"The teachers in Chakma areas [in Mizoram] are Mizos who do not stay in the village of their appointment, and are unable to teach the Chakma children who do not understand either the Mizo tongue or English. Clearly, the appointment of Mizo teachers is not benefiting the targeted populations (at least in the case of the Chakmas), and hence is a futile exercise." Paritosh Chakma, "Mizoram: Minority Report" (PDF file), EPW, 6 Jun 2009.
Nor is this all. As Paritosh Chakma reports in his blog: "The state government of Mizoram has passed several Recruitment Rules where "working knowledge of Mizo language at least up to Middle School standard" has been either made a compulsory requirement of educational qualification or as a "desirable qualification".
As I commented on this post: [This] rule ... goes against the National Commissioner of Linguistic Minorities (NCLM) "Safeguards for Linguistic Minorities". The safeguard in question is the following:
i. No insistence upon knowledge of State’s Official Language at the time of recruitment. Test of proficiency in the State’s Official Language to be held before completion of probation
Using the NCLM's various Reports, Mr Chakma came back with another post on his blog, this time with a thorough indictment of the state government's practices of language discrimination.

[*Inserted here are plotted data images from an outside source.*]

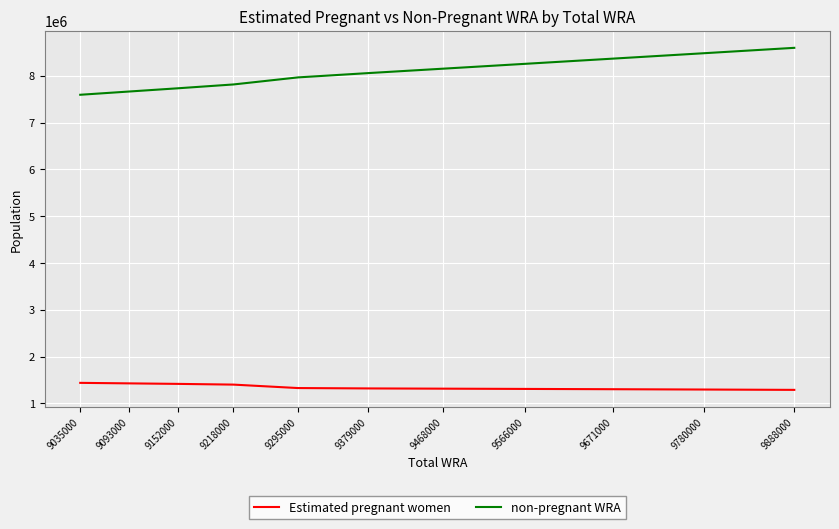

Does the chart have visible grid lines?

Yes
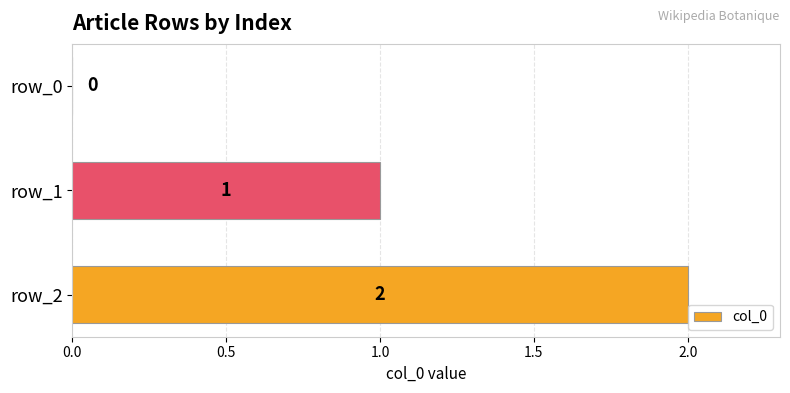

The value at row_1 is 1. True or false?

True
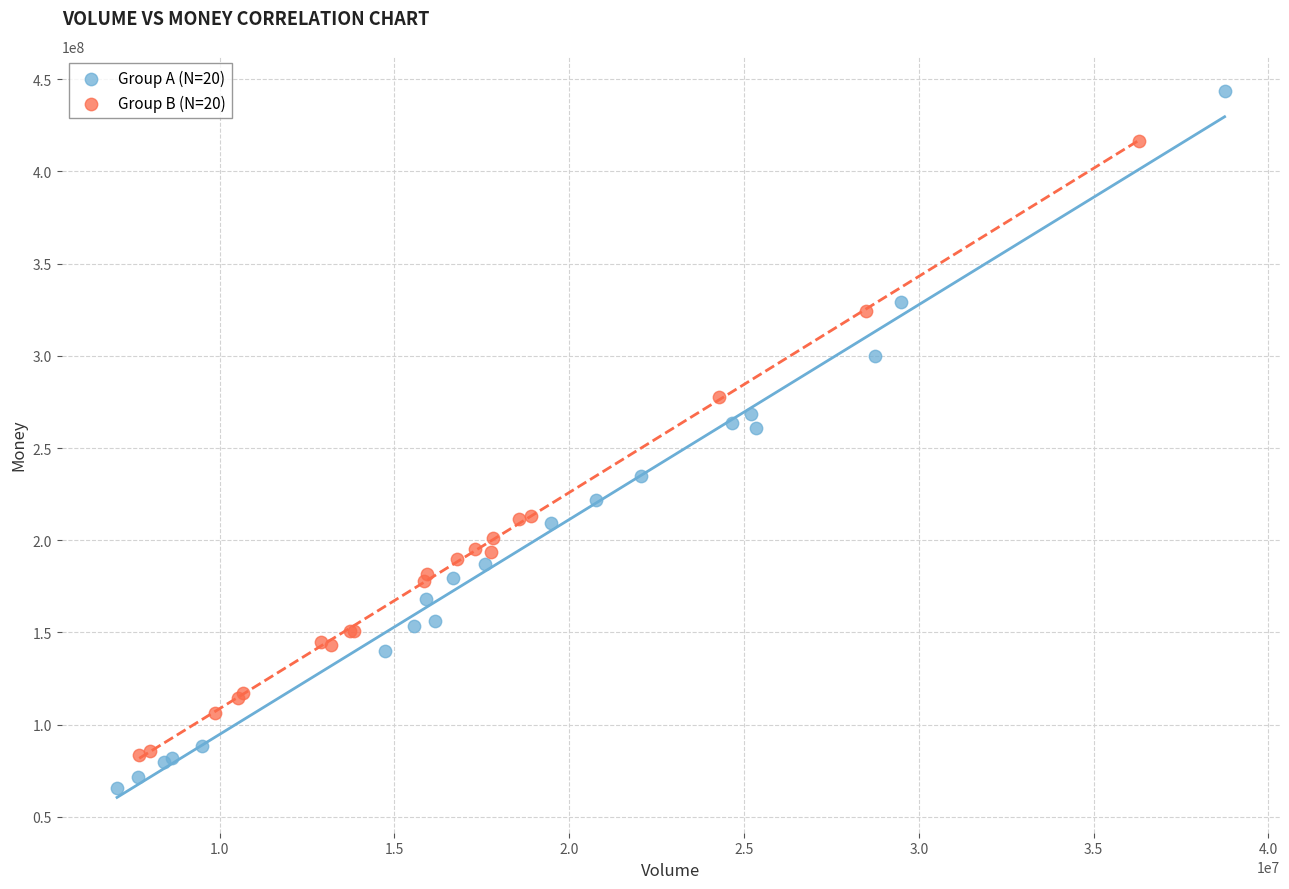

Which series contains the highest Y value?

Group A (N=20)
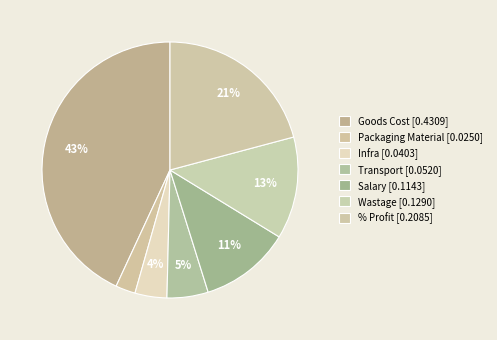

Which category has the smallest portion of the pie?

Packaging Material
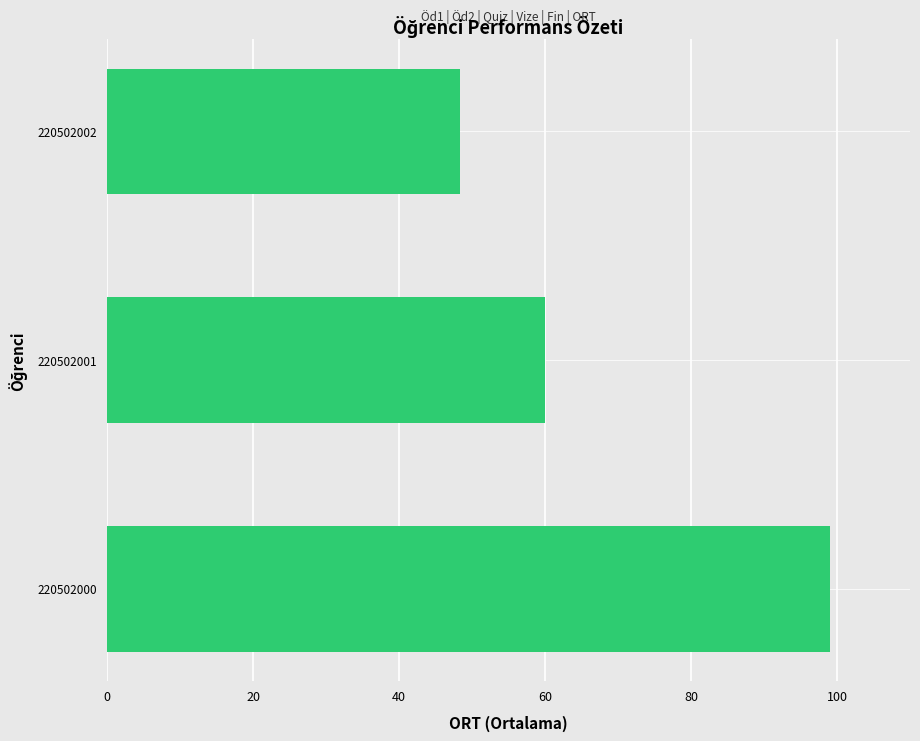

What is the difference between the maximum and minimum values?

50.7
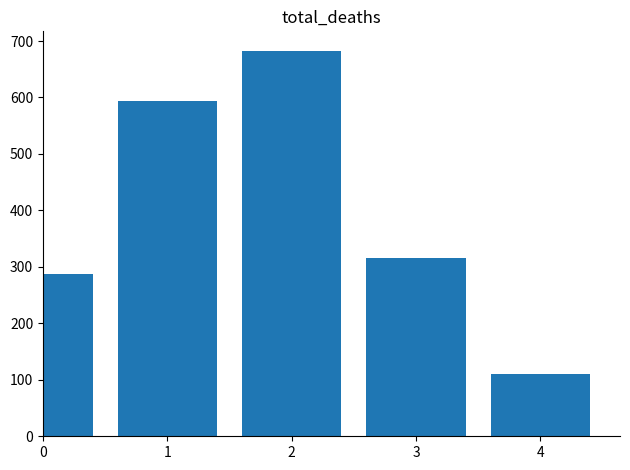

List the labels in order of value, smallest first.

4, 0, 3, 1, 2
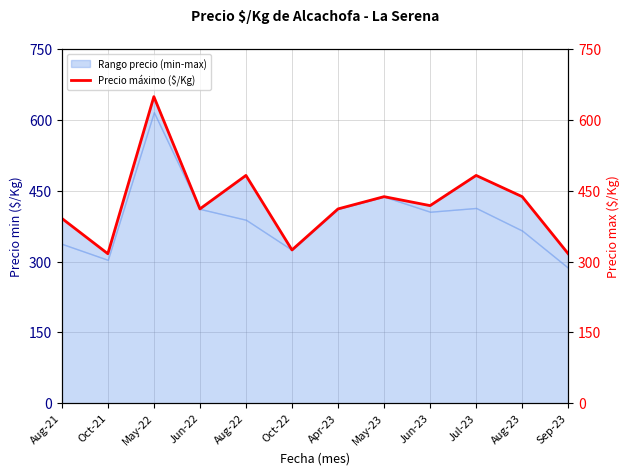

Where is the first local minimum?

Oct-21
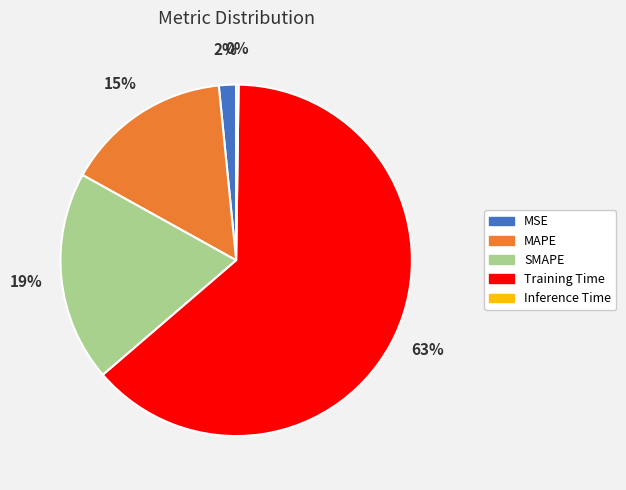

Between MSE and MAPE, which is larger?

MAPE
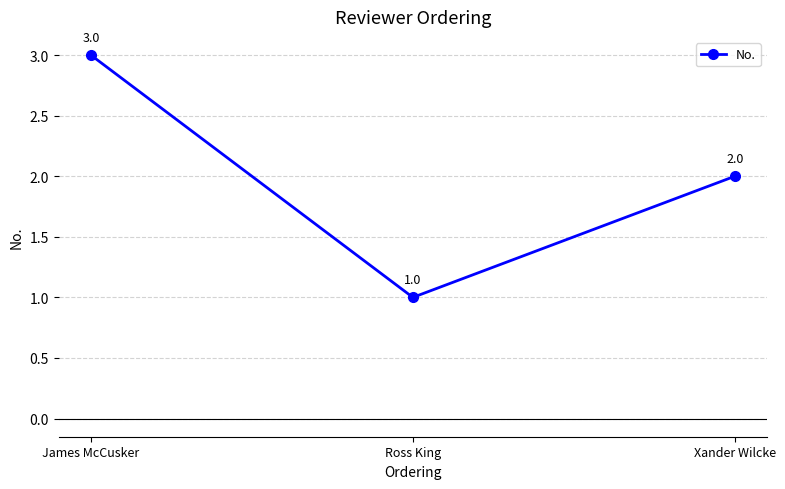

Reading right to left, extract all data points from this chart.

2	1	3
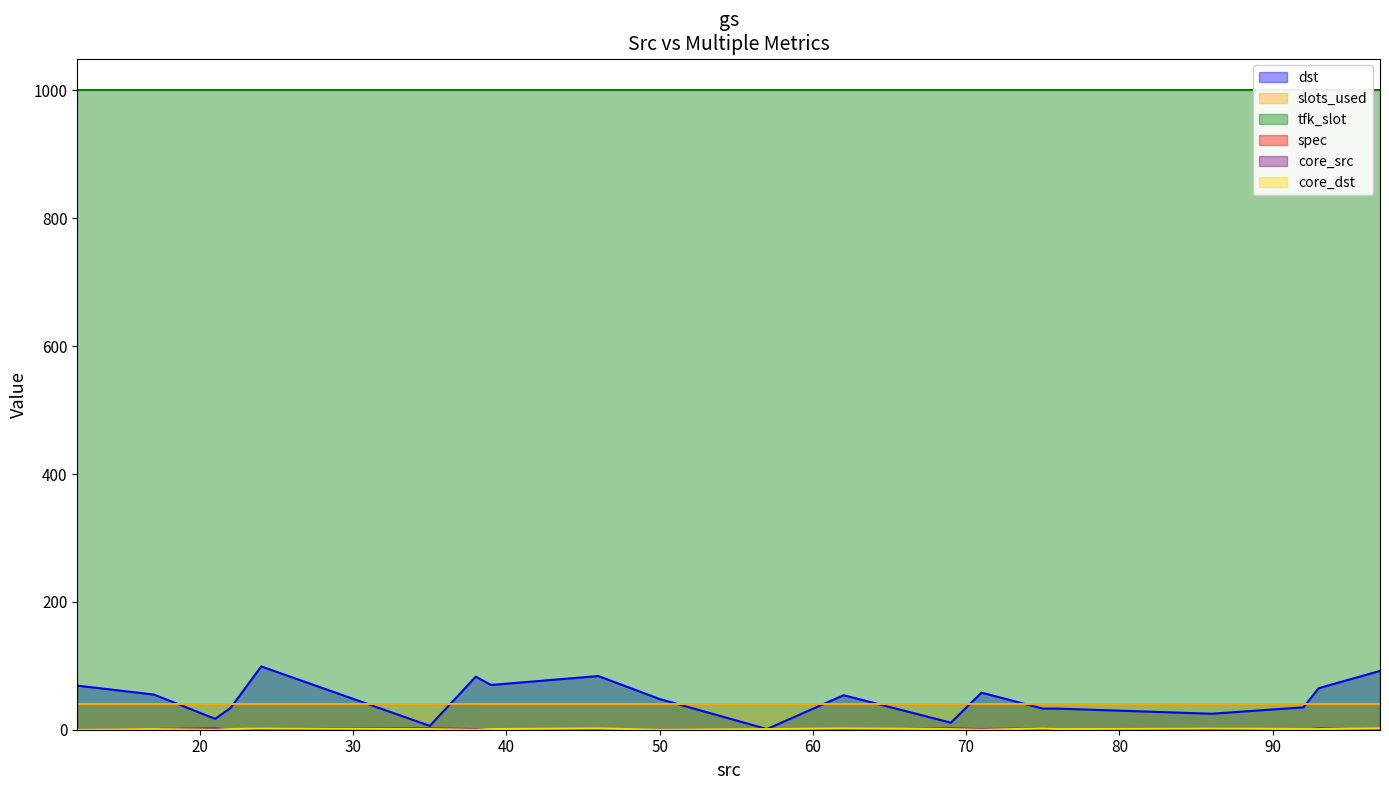

Rank the categories by core_dst value from highest to lowest.

97, 86, 75, 62, 46, 24, 93, 92, 76, 69, 57, 39, 35, 22, 17, 71, 50, 38, 21, 12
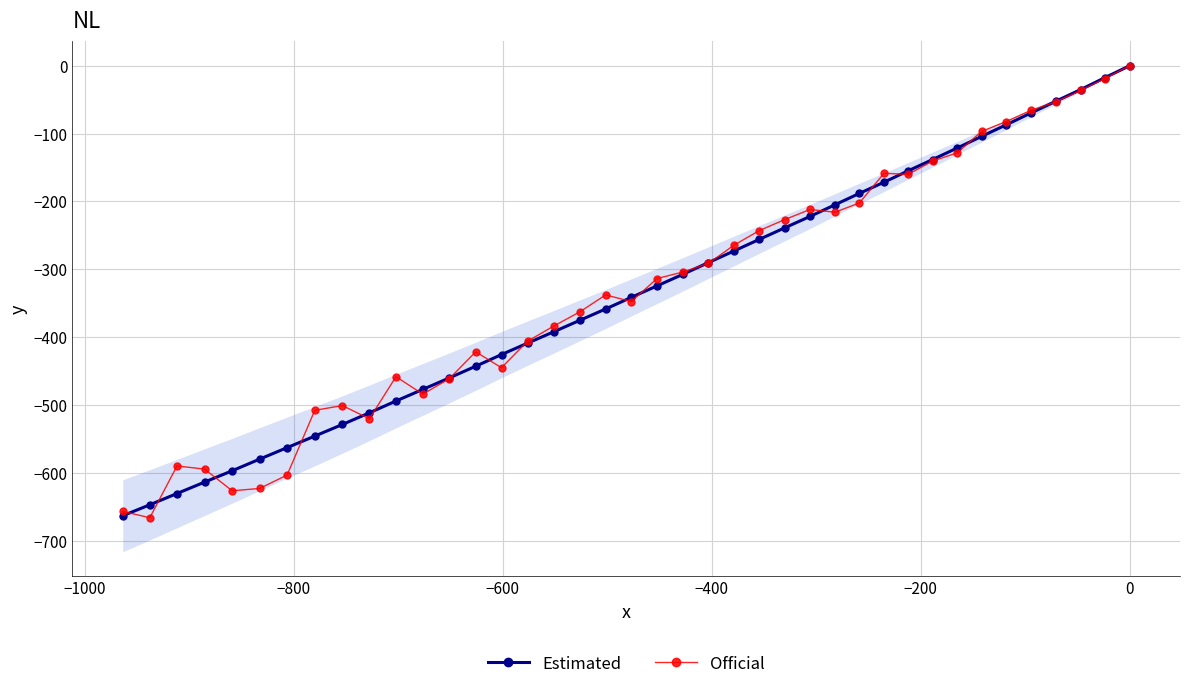

What is the minimum value for Official?

-665.9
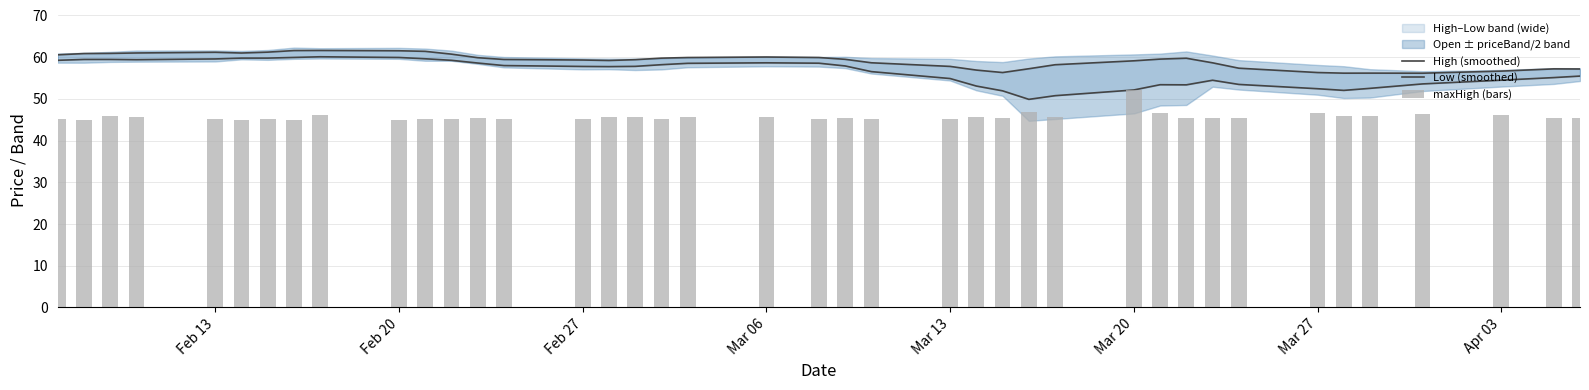

What is the value of the High (smoothed) bar at the 13th from the left?

59.9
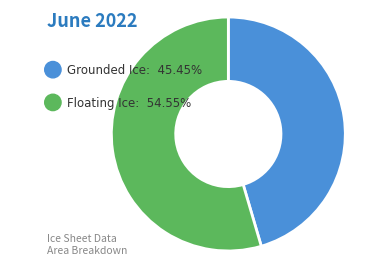

Which category has the biggest portion of the pie?

Floating Ice:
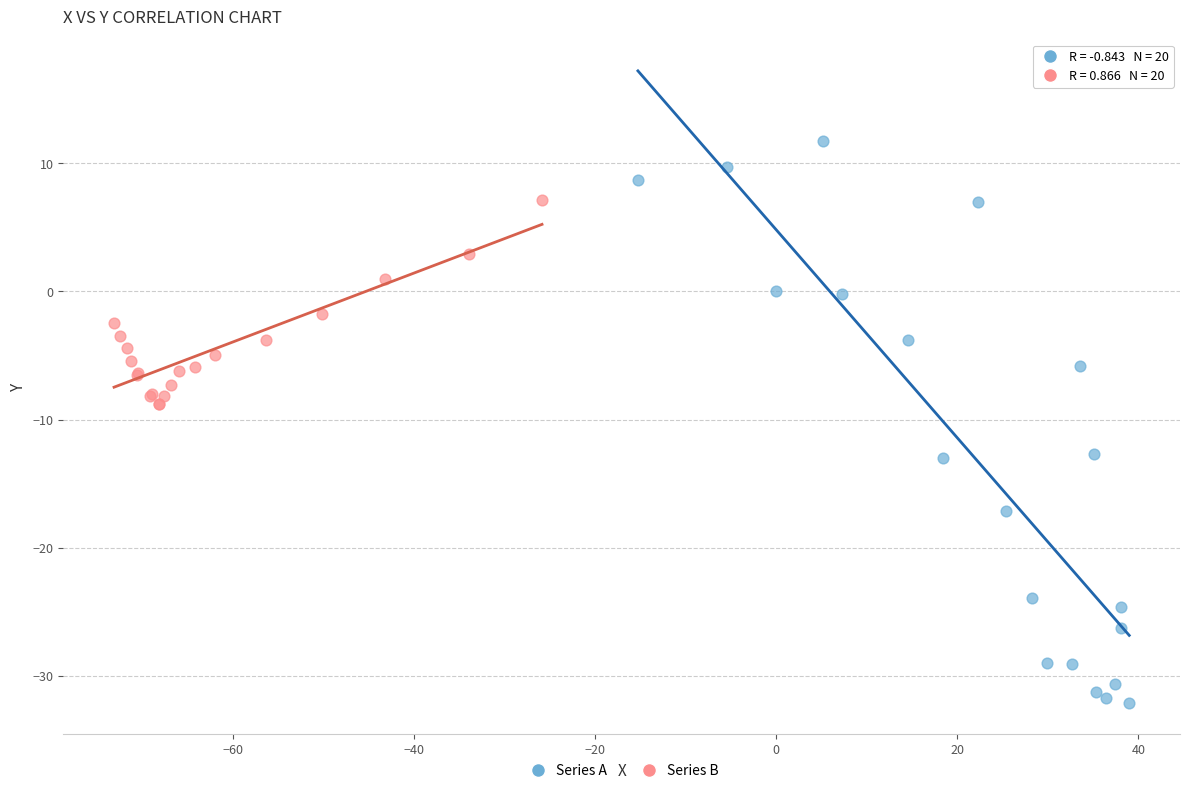

Which series contains the highest Y value?

Series A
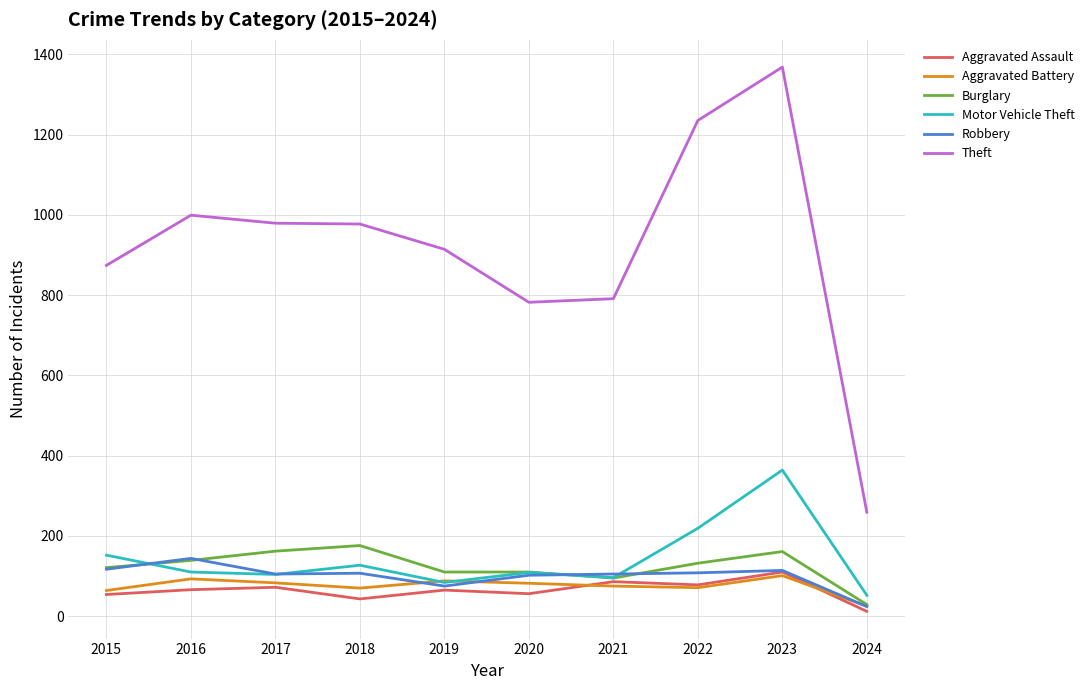

True or false: Robbery and Theft intersect in this chart.

False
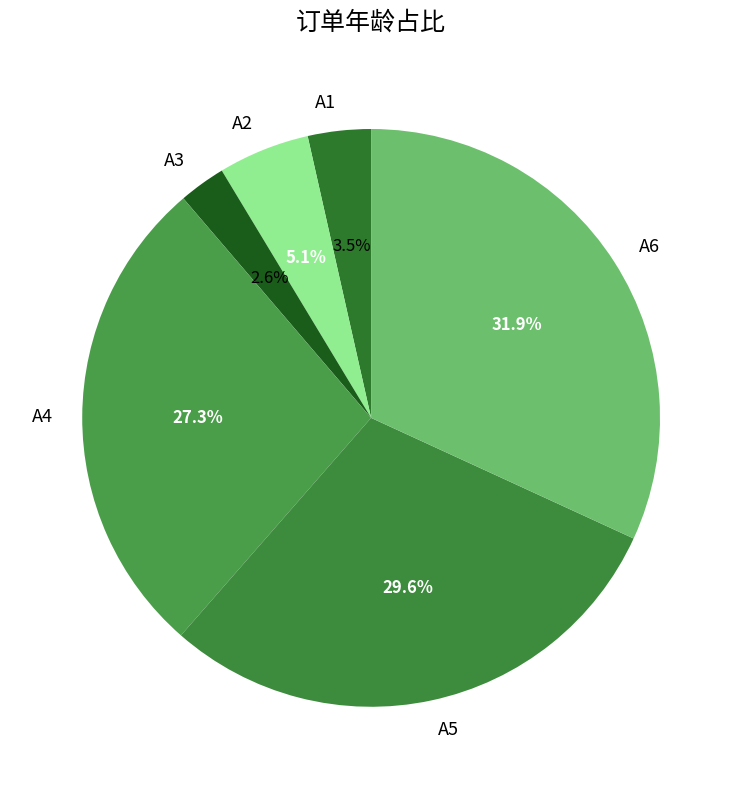

What percentage is the A3 slice, to the nearest percent?

3%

In Mizoram, Chakma is not the only minority language discriminated against, of course. NCLM's 43rd Report (2004-5) (DOC file) recounts a visit to a Nepali-medium school in Aizwal which revealed that, "[since] Mizo was not taught there up to upper primary standard.... those desirous of joining the [government] services are at a disadvantage."
As Paritosh Chakma concludes, "the discriminatory Recruitment Rules must be scrapped to remove the language hurdle for linguistic minorities in state employments."